Using only a part of a DataOps plan#

Besides documenting a DataOps plan, the .skb.set_name() has additional functions. By setting a name, we can:

  • Bypass the computation of that node and override its result by passing it as a key in the environment argument.

  • Truncate the computational graph after this node to obtain the intermediate result with SkrubLearner.truncated_after().

  • Retrieve that node and inspect the estimator that was fitted in it, if the node was created with .skb.apply().

Here is a toy example with 4 steps:

>>> def load_data(url):
...     print("load: ", url)
...     return [1, 2, 3, 4]
>>> def transform(x):
...     print("transform")
...     return [item * 10 for item in x]
>>> def agg(x):
...     print("agg")
...     return max(x)
>>> import skrub
>>> url = skrub.var("url")
>>> output = (
...     url.skb.apply_func(load_data)
...     .skb.set_name("loaded")
...     .skb.apply_func(transform)
...     .skb.set_name("transformed")
...     .skb.apply_func(agg)
... )

Above, we give a name to each intermediate result with .skb.set_name() so that we can later refer to it when manipulating a fitted learner.

>>> learner = output.skb.make_learner()
>>> learner.fit({"url": "file:///example.db"})
load:  file:///example.db
transform
agg
SkrubLearner(data_op=<Call 'agg'>)
>>> learner.transform({"url": "file:///example.db"})

Listed records:
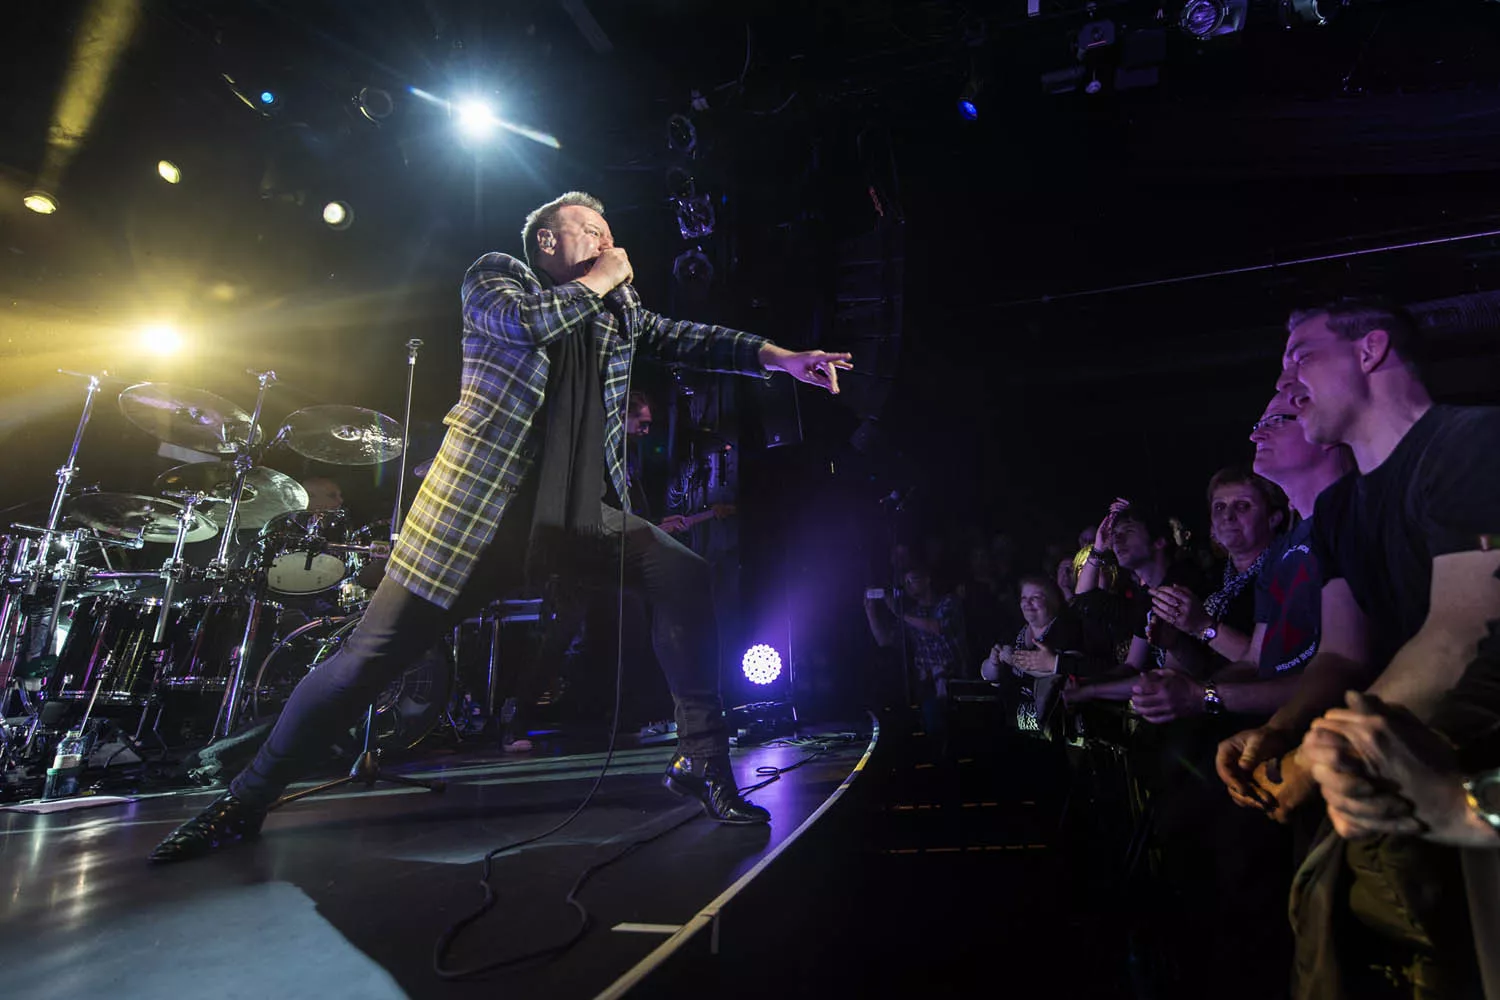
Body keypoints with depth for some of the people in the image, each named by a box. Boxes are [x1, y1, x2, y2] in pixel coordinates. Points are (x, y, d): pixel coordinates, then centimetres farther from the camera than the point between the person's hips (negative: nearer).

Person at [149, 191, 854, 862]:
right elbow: (525, 321, -17)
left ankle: (701, 761, -5)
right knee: (372, 654, -2)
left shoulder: (617, 305, 19)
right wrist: (601, 278, -3)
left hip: (580, 511, 4)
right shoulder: (495, 274, 5)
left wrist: (777, 357, -2)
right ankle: (244, 803, 21)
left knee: (682, 574, -13)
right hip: (478, 509, -4)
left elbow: (680, 338, 11)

Instructions:
- a) Answer these about the DataOps plan text:
(i) Which method truncates the computational graph after a named node?
(ii) What name is set on the result of applying transform?
(iii) What URL is passed to learner.fit()?
- b) Carry the DataOps plan text forward from its final line.

Exercise answers:
- a)
(i) SkrubLearner.truncated_after()
(ii) "transformed"
(iii) file:///example.db

- b)
load:  file:///example.db
transform
agg
40

Below, we bypass the data loading. Because we directly provide a value for the intermediate result that we named "loaded", the corresponding computation is skipped and the provided value is used instead. We can see that "load: ..." is not printed and that the rest of the computation proceeds using [6, 5, 4] (instead of [1, 2, 3, 4] as before).

>>> learner.transform({"loaded": [6, 5, 4]})
transform
agg
60

Now we show how to stop at the result we named "transformed". With truncated_after, we obtain a learner that computes that intermediate result and returns it instead of applying the last transformation; note that "agg" is not printed and we get the output of transform(), not of agg():

>>> truncated = learner.truncated_after("transformed")
>>> truncated.transform({"url": "file:///example.db"})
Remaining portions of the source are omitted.